Data provided -
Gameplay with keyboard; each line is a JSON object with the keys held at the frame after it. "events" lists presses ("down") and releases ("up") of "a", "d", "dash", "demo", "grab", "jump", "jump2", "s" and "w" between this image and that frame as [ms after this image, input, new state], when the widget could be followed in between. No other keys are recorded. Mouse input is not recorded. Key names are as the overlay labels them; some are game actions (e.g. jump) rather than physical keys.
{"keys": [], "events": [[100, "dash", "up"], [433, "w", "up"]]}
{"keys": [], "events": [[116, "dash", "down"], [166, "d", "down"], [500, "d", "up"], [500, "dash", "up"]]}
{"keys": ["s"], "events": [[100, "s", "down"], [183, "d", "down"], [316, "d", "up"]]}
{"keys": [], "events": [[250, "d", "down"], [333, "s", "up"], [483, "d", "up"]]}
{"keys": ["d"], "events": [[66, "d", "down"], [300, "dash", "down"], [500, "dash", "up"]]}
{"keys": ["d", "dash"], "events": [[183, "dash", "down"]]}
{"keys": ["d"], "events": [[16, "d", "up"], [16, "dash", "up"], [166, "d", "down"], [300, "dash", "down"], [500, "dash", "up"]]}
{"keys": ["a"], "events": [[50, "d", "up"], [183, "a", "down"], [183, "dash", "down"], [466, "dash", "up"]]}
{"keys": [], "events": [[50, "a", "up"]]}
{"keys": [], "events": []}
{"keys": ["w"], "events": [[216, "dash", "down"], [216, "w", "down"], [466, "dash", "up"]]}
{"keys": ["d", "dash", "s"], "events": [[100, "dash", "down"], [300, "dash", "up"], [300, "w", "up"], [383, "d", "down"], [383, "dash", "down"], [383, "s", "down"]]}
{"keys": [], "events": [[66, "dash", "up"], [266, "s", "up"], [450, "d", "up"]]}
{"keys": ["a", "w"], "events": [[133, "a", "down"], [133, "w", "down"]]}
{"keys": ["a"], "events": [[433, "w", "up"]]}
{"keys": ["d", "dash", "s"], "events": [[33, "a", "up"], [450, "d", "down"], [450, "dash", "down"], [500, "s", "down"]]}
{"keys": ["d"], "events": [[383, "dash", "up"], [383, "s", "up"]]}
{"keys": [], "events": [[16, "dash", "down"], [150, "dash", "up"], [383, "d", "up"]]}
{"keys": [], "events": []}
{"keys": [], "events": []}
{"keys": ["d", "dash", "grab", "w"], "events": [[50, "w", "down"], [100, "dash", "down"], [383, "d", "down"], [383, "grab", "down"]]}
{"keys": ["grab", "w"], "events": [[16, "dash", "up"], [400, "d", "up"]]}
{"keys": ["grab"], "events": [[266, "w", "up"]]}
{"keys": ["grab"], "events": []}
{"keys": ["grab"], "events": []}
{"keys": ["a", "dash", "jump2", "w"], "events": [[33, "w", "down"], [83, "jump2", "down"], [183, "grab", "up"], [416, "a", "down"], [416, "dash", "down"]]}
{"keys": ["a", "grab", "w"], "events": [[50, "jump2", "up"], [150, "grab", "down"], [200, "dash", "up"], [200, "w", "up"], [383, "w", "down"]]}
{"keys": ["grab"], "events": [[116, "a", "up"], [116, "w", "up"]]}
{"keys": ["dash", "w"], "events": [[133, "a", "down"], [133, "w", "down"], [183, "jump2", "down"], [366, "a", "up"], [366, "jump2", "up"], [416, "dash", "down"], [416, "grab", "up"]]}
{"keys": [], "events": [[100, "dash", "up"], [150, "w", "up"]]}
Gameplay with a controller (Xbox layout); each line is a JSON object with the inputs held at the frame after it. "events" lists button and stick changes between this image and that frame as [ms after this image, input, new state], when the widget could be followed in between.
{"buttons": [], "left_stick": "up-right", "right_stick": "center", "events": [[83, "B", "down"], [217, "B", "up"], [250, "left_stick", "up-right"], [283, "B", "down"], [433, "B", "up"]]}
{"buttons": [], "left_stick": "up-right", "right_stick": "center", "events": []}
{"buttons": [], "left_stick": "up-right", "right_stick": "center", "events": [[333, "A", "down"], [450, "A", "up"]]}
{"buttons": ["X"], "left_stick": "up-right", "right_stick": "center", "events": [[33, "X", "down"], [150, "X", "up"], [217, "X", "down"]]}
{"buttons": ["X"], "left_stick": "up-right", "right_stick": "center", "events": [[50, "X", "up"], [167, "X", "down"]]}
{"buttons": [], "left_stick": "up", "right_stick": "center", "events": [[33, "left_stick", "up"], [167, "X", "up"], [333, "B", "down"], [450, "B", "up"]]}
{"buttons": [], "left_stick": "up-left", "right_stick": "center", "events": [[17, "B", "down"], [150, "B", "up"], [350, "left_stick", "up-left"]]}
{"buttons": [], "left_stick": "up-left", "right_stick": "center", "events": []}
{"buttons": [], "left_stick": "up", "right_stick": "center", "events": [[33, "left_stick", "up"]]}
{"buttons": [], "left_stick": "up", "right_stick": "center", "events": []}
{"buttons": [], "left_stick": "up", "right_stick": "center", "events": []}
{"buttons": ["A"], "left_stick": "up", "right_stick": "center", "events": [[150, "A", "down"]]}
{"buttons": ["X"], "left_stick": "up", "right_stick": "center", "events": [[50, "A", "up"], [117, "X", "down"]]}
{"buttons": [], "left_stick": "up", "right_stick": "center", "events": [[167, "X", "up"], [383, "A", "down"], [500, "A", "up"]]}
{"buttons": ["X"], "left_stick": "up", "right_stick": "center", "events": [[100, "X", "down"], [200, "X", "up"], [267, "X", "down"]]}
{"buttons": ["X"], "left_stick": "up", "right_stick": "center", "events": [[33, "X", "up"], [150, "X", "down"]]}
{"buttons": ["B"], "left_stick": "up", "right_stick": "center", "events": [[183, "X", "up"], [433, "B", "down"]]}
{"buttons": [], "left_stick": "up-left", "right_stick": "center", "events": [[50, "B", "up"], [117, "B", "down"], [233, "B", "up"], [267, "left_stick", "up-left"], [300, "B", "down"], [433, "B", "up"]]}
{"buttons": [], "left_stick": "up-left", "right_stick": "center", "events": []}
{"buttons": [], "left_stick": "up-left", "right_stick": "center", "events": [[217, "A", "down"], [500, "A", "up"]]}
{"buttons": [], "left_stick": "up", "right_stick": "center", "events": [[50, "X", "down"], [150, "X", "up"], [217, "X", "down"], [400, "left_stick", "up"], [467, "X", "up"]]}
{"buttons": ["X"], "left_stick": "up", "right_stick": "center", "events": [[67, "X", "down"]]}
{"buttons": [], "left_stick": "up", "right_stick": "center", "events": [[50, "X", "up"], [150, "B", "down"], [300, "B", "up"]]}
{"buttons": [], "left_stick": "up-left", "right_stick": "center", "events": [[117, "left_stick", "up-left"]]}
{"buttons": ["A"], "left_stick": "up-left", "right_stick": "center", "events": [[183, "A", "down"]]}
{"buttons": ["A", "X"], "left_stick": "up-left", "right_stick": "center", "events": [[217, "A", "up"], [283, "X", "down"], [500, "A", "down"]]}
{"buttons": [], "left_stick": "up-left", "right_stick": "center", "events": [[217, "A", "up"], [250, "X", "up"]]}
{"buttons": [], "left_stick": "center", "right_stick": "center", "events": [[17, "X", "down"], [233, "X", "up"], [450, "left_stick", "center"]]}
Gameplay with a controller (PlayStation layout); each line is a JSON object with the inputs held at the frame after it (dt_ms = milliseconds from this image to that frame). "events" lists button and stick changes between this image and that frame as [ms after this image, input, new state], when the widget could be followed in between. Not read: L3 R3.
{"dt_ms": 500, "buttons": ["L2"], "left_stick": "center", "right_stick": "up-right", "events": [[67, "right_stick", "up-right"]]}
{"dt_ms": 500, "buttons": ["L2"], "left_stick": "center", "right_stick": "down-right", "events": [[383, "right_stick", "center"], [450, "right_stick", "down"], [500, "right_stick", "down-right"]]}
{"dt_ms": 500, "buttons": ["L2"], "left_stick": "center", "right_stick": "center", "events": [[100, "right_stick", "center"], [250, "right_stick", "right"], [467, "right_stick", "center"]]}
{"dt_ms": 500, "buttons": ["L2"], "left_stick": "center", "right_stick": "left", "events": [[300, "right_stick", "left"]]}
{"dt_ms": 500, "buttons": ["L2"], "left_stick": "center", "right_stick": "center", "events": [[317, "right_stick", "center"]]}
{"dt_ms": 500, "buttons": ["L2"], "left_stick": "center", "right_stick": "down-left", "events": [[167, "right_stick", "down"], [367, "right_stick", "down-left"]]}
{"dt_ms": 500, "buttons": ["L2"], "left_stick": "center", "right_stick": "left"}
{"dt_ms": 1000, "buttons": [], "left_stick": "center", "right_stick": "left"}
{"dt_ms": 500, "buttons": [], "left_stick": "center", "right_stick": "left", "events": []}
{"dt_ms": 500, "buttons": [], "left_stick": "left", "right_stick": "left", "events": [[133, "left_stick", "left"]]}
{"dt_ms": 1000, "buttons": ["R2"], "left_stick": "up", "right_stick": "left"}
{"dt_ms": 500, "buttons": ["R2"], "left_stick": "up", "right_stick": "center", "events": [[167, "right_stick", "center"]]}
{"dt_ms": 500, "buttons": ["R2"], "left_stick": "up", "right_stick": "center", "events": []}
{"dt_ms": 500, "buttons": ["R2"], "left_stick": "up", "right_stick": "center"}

Task prompt -
Go through the entries above and say how many lines include the word "held". Give the number only.

Result below -
3